[Data items]
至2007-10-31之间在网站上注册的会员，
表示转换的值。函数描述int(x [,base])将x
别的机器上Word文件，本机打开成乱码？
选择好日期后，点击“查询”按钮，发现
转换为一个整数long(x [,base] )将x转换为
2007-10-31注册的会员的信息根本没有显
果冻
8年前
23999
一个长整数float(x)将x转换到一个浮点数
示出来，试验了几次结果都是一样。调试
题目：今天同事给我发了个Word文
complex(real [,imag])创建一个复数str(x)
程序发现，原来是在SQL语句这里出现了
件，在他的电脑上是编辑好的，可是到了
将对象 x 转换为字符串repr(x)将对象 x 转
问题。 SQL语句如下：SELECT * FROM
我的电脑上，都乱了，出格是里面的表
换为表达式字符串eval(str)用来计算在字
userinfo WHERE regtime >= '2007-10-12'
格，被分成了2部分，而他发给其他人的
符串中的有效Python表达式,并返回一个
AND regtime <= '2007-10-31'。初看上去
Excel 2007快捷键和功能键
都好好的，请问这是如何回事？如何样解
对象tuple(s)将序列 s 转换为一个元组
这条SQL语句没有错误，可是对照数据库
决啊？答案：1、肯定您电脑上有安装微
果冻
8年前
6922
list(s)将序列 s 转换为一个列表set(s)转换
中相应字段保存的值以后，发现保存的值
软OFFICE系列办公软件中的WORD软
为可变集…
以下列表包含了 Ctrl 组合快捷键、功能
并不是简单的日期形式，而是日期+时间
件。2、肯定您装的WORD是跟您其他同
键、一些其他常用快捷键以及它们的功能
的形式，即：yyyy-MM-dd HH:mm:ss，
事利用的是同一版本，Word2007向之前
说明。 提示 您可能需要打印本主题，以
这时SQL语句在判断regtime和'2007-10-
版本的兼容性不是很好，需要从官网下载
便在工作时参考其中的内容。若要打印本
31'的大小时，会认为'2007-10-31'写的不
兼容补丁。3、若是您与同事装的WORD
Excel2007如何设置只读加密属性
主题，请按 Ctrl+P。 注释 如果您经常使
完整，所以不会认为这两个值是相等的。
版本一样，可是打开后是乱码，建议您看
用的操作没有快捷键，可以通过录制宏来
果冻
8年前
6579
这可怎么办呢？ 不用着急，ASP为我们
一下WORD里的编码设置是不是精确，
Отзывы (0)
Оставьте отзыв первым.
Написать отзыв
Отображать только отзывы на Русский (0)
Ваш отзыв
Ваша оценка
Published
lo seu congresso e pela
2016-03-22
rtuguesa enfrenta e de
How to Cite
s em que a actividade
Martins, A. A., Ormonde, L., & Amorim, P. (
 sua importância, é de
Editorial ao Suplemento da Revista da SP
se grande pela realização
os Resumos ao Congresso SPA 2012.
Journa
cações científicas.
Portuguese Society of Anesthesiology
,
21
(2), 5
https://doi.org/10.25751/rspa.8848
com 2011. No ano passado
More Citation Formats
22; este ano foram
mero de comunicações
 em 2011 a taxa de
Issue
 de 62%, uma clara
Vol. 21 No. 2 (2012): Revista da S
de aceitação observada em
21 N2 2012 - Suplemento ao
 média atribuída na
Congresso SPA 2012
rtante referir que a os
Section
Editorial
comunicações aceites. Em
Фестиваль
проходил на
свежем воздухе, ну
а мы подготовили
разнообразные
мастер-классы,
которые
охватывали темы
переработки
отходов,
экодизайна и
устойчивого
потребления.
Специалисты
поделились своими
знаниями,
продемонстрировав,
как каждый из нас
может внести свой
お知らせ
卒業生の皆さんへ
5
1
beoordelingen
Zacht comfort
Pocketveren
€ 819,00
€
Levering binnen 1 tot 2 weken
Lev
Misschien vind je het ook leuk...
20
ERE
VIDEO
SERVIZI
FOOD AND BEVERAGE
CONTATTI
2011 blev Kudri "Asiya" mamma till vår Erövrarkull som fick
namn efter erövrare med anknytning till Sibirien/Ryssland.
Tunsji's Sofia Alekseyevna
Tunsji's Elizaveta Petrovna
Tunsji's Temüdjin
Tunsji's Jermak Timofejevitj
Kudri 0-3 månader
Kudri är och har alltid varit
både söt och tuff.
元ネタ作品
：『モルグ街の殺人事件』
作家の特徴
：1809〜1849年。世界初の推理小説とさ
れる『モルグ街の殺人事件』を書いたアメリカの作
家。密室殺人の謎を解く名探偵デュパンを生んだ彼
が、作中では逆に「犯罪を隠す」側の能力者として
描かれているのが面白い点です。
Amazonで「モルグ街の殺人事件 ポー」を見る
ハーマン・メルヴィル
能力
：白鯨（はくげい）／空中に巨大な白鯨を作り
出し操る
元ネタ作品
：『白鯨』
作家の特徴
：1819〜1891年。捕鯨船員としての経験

* * *

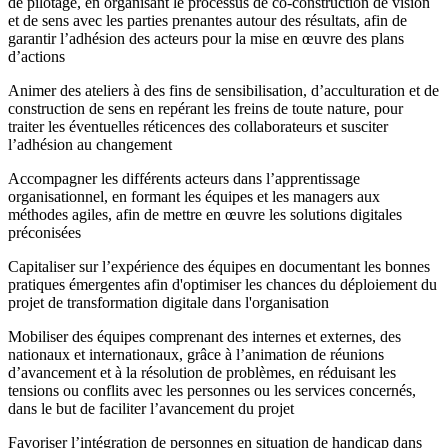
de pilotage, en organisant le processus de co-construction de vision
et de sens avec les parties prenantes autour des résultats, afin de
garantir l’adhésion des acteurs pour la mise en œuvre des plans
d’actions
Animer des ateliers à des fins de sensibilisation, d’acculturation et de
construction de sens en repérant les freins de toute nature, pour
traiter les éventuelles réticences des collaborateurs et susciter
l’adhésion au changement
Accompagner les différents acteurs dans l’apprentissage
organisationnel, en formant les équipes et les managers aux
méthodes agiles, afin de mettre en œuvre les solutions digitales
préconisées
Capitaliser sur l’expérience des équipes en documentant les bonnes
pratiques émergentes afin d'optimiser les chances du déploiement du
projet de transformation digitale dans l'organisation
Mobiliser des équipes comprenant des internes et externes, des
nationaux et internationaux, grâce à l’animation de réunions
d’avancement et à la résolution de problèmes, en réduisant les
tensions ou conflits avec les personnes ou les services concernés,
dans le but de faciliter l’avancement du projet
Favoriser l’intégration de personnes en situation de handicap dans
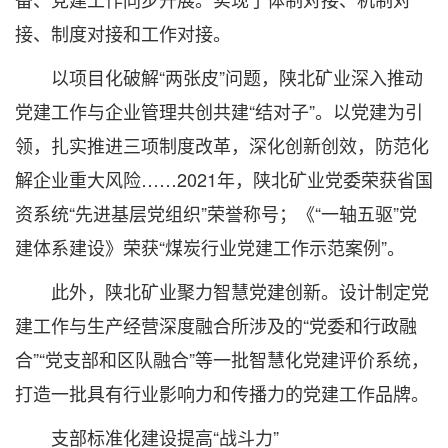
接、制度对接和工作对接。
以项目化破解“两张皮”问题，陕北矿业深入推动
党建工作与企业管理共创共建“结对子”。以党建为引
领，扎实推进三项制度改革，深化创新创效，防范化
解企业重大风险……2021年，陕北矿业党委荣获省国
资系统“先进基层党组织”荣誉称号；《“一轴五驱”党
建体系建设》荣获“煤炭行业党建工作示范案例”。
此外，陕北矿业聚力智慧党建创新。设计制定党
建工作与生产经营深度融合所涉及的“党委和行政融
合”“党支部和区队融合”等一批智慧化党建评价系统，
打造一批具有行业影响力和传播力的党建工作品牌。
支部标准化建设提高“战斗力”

EXERCISE PROMPT: Could you report how many lines of the entries include the word "acteurs"? Only the number is needed.

EXPECTED ANSWER: 2